First thing you need to do is remove the financial cost of all items in your wardrobe out of equation even if the price tag is staring you right in your face. The money you paid for your clothes is no longer relevant as it was paid in the past, what’s done is done- it’s what economists call a sunk cost. The price you paid in the past has no bearing on the value you are getting from it now or can reasonably expect to get from it in the future and that should be the only deciding factor. You have to be brutally honest and ask yourself, would you buy that piece right now at full price? If the answer is no then just move on. As mentioned above, if the garment you have is by respectable brand, good quality and in good condition (why wouldn’t it be if you only wore it once, or never) why not try and sell it. You will recoup some of the money spent and you can invest it in something that will be of actual value to you


2.       Looking for rational reasons


Sometimes we might feel obligated to keep items because for the life of us, we cannot think of rational reason to get rid of it. Garment might be the right size, right fit, good quality etc etc but we never feel like wearing it. Let’s look at your clothes as employees once again. Sometimes we meet perfectly nice people with all the right skills for the job but we just don’t click. Ok, so this is not a perfect metaphor because you can’t fire people just because you don’t click with them, but the good news is that you can’t hurt a pencil skirt’s feelings and it cannot sue you for unlawful termination either. In this world you are the boss and you are perfectly within your rights to surround yourself only with YES-people. You do not need ‘a good’ reason to get rid of something, the fact that it does not make you happy is good enough. Trust your intuition! If you just don’t feel drawn to it when you open your wardrobe, it’s time to move on.

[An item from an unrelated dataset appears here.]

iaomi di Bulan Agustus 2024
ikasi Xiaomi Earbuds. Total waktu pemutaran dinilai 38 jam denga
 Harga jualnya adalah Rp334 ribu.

3.       Self-sabotage                                                                                                                                                   

We tend to self-sabotage when we feel overwhelmed. If wardrobe clear out seems like a mammoth task we might be constantly procrastinating, putting it off and looking for all sorts of reasons not to do it. If this is you my advice is to start small. Just go to your wardrobe and take out everything that is not in-season. Or take out everything that is wrong size. If you are only concentrating one issue (i.e size or season) it is a very easy yes/no decision as there is only one variable. You aren’t trying to evaluate each items overall performance. Once you have that done, put away or donate the items that were weeded out, take a break and congratulate yourself for taking the first step. Chances are that your wardrobe content will shrink significantly straight away allowing you to see better what you are left with. Decluttering is a wonderful, liberating process. Once you clear away a large portion of unnecessary things you will get rid of a lot of emotional baggage that those items carried too. This should inspire you to take another small step and do more. Next time you could concentrate on your jeans only (statistics show that most people store a large number of jeans while only wearing one or two pairs). Small imperfect steps are better than no steps at all.

Alternatively, if you do not wish to drag it out over a number of days just set a date for the clearout and write it in your planner or a calendar. Prepare nice snacks, drinks, good music or ask a friend to keep you company. A word of caution, do not pick a friend who talked you into buying half the stuff you don’t wear or you will be left with all the things that don’t serve you. Remember, it's your investment, your business, you are the boss and only your opinion matters.